- Born: 21 March 1958 (age 68)
- Education: Indian Institute of Technology Madras; Rice University;
- Scientific career
- Fields: Chemical Engineer
- Workplaces: Indian Institute of Technology Mumbai;

= Kannan Moudgalya =

Professor at IIT Bombay

Kannan M. Moudgalya (born 21 March 1958) is an Indian professor of Chemical Engineering, Systems and Control, and Education Technology at IIT Bombay.

== Education ==
Kannan earned his Bachelor of Technology degree in chemical engineering from Indian Institute of Technology Madras with distinction in 1980 and master's degree in electrical engineering from Rice University, Houston in 1985. He received his doctoral degree on same year in chemical engineering from Rice University, Houston.

== Research career and spoken tutorials ==
Kannan M. Moudgalya is a professor of chemical engineering, systems and control, and educational technology at IIT Bombay. He was a visiting professor at the University of Alberta.

He has held the posts of associate dean (R&D), head of Application Software Cell and head of the Centre for Distance Engineering Education Programme, at IIT Bombay. He is a member of the Standing Committee of the National Mission on Education through ICT, MHRD, Government of India. He is a life member of International Society for Technology in Education and Computer Society of India, and a member of IEEE.

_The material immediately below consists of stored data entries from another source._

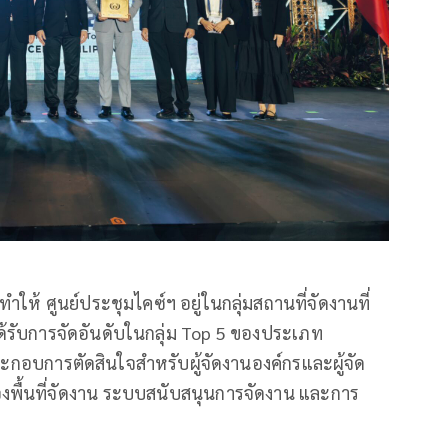
ให้ ศูนย์ประชุมไคซ์ฯ อยู่ในกลุ่มสถานที่จัดงานที่
รับการจัดอันดับในกลุ่ม Top 5 ของประเภท
ระกอบการตัดสินใจสำหรับผู้จัดงานองค์กรและผู้จัด
งพื้นที่จัดงาน ระบบสนับสนุนการจัดงาน และการ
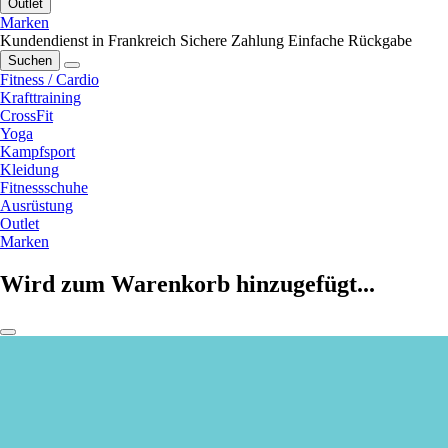
Outlet
Marken
Kundendienst in Frankreich
Sichere Zahlung
Einfache Rückgabe
Suchen
Fitness / Cardio
Krafttraining
CrossFit
Yoga
Kampfsport
Kleidung
Fitnessschuhe
Ausrüstung
Outlet
Marken
Wird zum Warenkorb hinzugefügt...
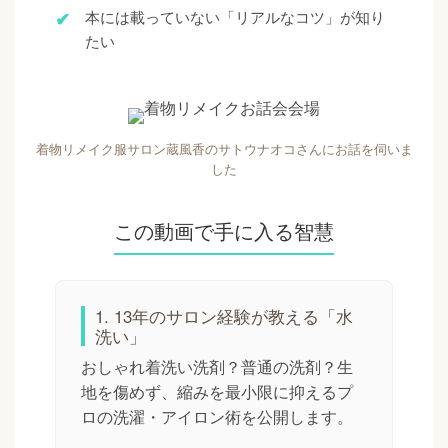
本には載っていない「リアルなコツ」が知り
たい
着物リメイク服サロン蔵風香のサトウナオコさんにお話を伺いま
した
この動画で手に入る智慧
1. 13年のサロン経験が教える「水
洗い」
おしゃれ着洗い洗剤？普通の洗剤？生
地を傷めず、縮みを最小限に抑えるプ
ロの洗濯・アイロン術を公開します。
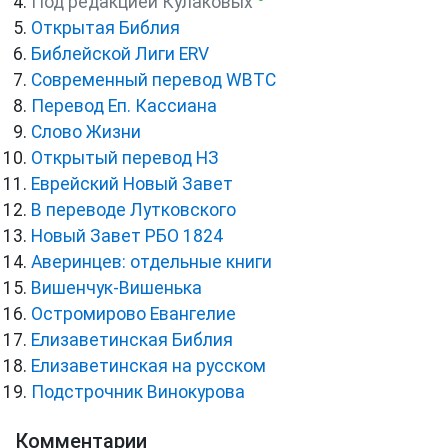
Под редакцией Кулаковых
Открытая Библия
Библейской Лиги ERV
Cовременный перевод WBTC
Перевод Еп. Кассиана
Слово Жизни
Открытый перевод НЗ
Еврейский Новый Завет
В переводе Лутковского
Новый Завет РБО 1824
Аверинцев: отдельные книги
Вишенчук-Вишенька
Остромирово Евангелие
Елизаветинская Библия
Елизаветинская на русском
Подстрочник Винокурова
Комментарии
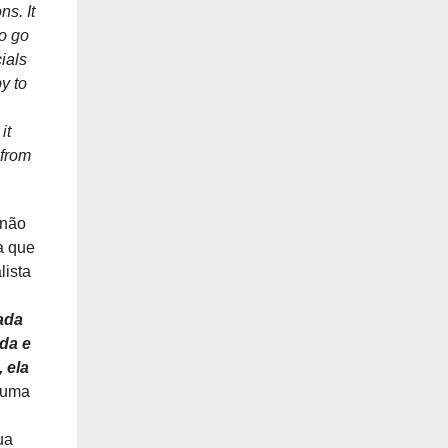
s. It
to go
ials
y to
it
 from
 não
a que
lista
cada
ada e
 ela
a uma
ua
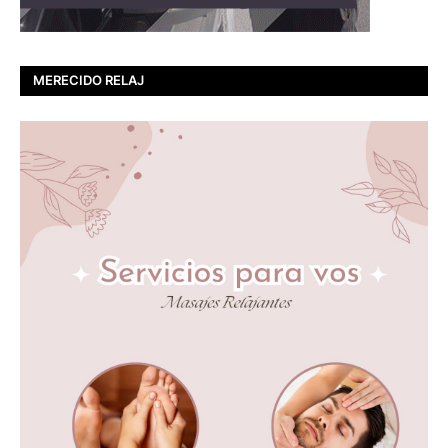
MERECIDO RELAJ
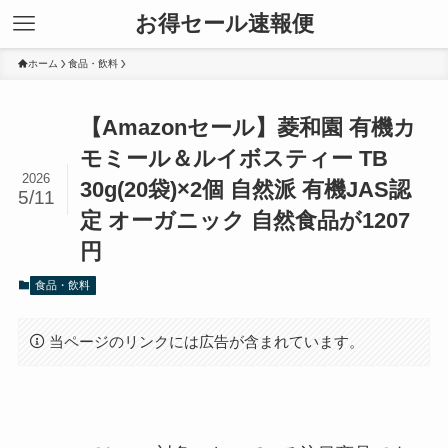
お得セール速報便
ホーム
食品・飲料
【Amazonセール】菱和園 有機カ
モミール＆ルイボスティー TB
2026
30g(20袋)×2個 自然派 有機JAS認
5/11
定 オーガニック 自然食品が1207
円
食品・飲料
当ページのリンクには広告が含まれています。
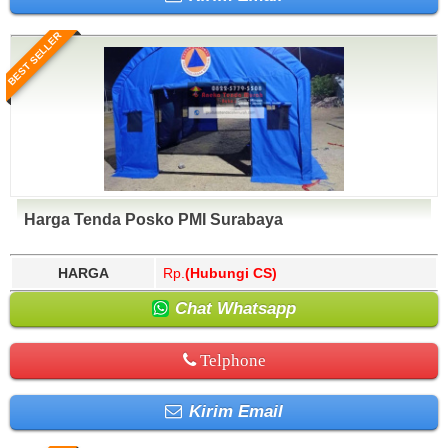
BEST SELLER
Harga Tenda Posko PMI Surabaya
HARGA
Rp.
(Hubungi CS)
Chat Whatsapp
Telphone
Kirim Email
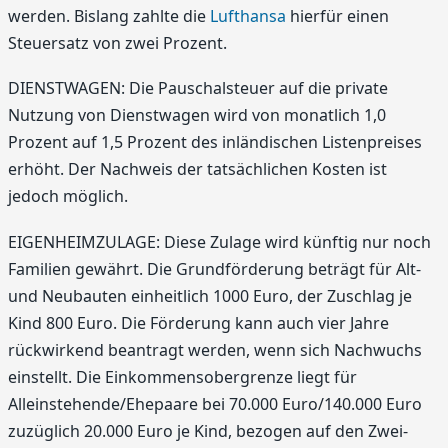
werden. Bislang zahlte die
Lufthansa
hierfür einen
Steuersatz von zwei Prozent.
DIENSTWAGEN: Die Pauschalsteuer auf die private
Nutzung von Dienstwagen wird von monatlich 1,0
Prozent auf 1,5 Prozent des inländischen Listenpreises
erhöht. Der Nachweis der tatsächlichen Kosten ist
jedoch möglich.
EIGENHEIMZULAGE: Diese Zulage wird künftig nur noch
Familien gewährt. Die Grundförderung beträgt für Alt-
und Neubauten einheitlich 1000 Euro, der Zuschlag je
Kind 800 Euro. Die Förderung kann auch vier Jahre
rückwirkend beantragt werden, wenn sich Nachwuchs
einstellt. Die Einkommensobergrenze liegt für
Alleinstehende/Ehepaare bei 70.000 Euro/140.000 Euro
zuzüglich 20.000 Euro je Kind, bezogen auf den Zwei-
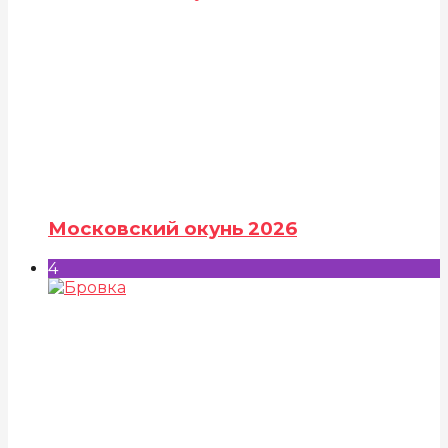
Московский окунь 2026
4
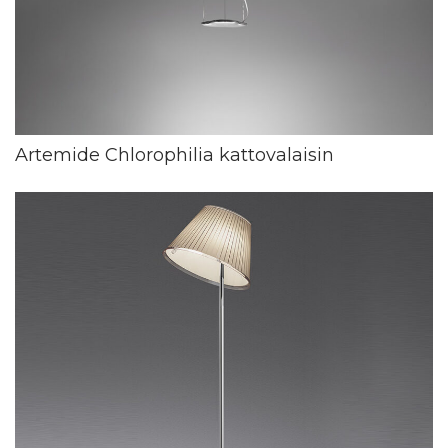
Artemide Chlorophilia kattovalaisin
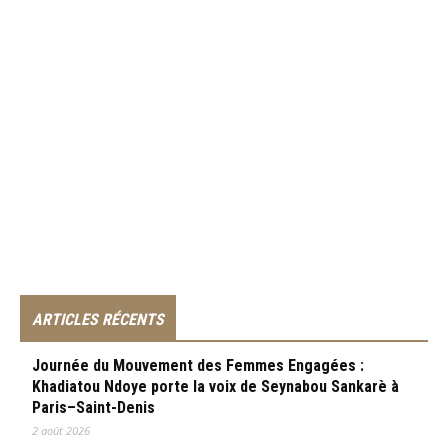
ARTICLES RÉCENTS
Journée du Mouvement des Femmes Engagées :
Khadiatou Ndoye porte la voix de Seynabou Sankarè à
Paris–Saint-Denis
2 août 2026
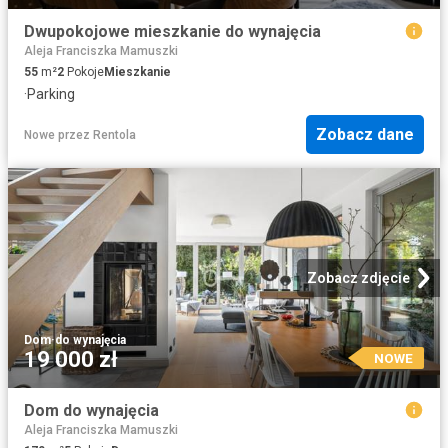
Dwupokojowe mieszkanie do wynajęcia
Aleja Franciszka Mamuszki
55
m²
2
Pokoje
Mieszkanie
·
Parking
Zobacz dane
Nowe
przez
Rentola
Zobacz zdjęcie
Dom
·
do wynajęcia
19 000 zł
NOWE
Dom do wynajęcia
Aleja Franciszka Mamuszki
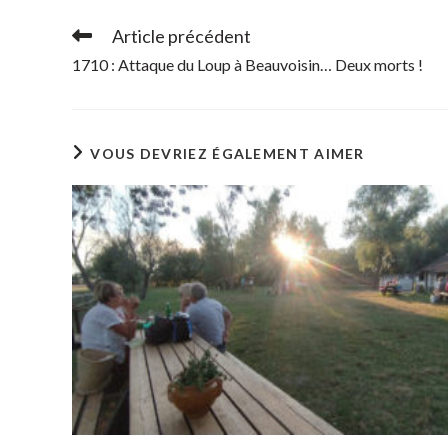
Article précédent
Read
more
1710 : Attaque du Loup à Beauvoisin… Deux morts !
articles
VOUS DEVRIEZ ÉGALEMENT AIMER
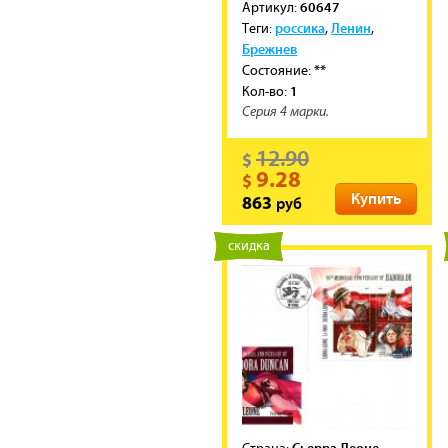
60647
Артикул:
россика
Ленин
Теги:
,
,
Брежнев
**
Состояние:
1
Кол-во:
Серия 4 марки.
12.90
$
9.28
$
Купить
руб
863
новинка
скидка
Сьерра Леоне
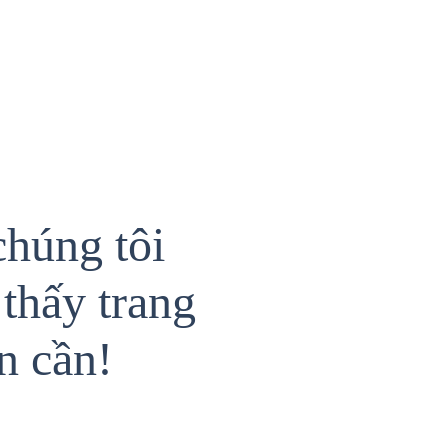
chúng tôi
thấy trang
n cần!
{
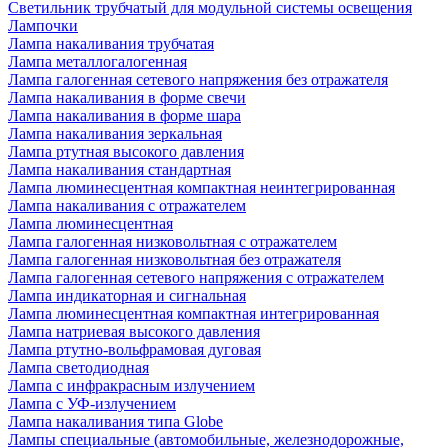
Светильник трубчатый для модульной системы освещения
Лампочки
Лампа накаливания трубчатая
Лампа металлогалогенная
Лампа галогенная сетевого напряжения без отражателя
Лампа накаливания в форме свечи
Лампа накаливания в форме шара
Лампа накаливания зеркальная
Лампа ртутная высокого давления
Лампа накаливания стандартная
Лампа люминесцентная компактная неинтегрированная
Лампа накаливания с отражателем
Лампа люминесцентная
Лампа галогенная низковольтная с отражателем
Лампа галогенная низковольтная без отражателя
Лампа галогенная сетевого напряжения с отражателем
Лампа индикаторная и сигнальная
Лампа люминесцентная компактная интегрированная
Лампа натриевая высокого давления
Лампа ртутно-вольфрамовая дуговая
Лампа светодиодная
Лампа с инфракрасным излучением
Лампа с УФ-излучением
Лампа накаливания типа Globe
Лампы специальные (автомобильные, железнодорожные,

He has also written two textbooks: (1) Digital Control, pub-lished by John Wiley & Sons, Chichester and (2) Optimization: theory and practice, jointly with Prof. Mohan C. Joshi, published by Narosa, New Delhi. He has published a large number of papers in refereed international journals and conferences in the areas of mathematical modelling, control and simulation.

He retired from IIT Bombay in 2023, after 35 years of service.

== Fellowships and awards ==
Moudgalya has been awarded as "Pt. Deen Dayal Upadhyaya Recognition for Re-Engineering India 2020" in the Farmer Welfare/Industry/Institutional Category for having paved the path for multi lingualism by envisaging and curating spoken tutorials in various Indian languages for education, employment and empowerment.

The Spoken Tutorial project received Reimagine Education Award in 2015, by coming first in Nurturing Employability category sponsored by QS and Wharton School. He has also received Google MOOCs Research Award for Extending the Offline Capability of Spoken Tutorial Methodology in 2015.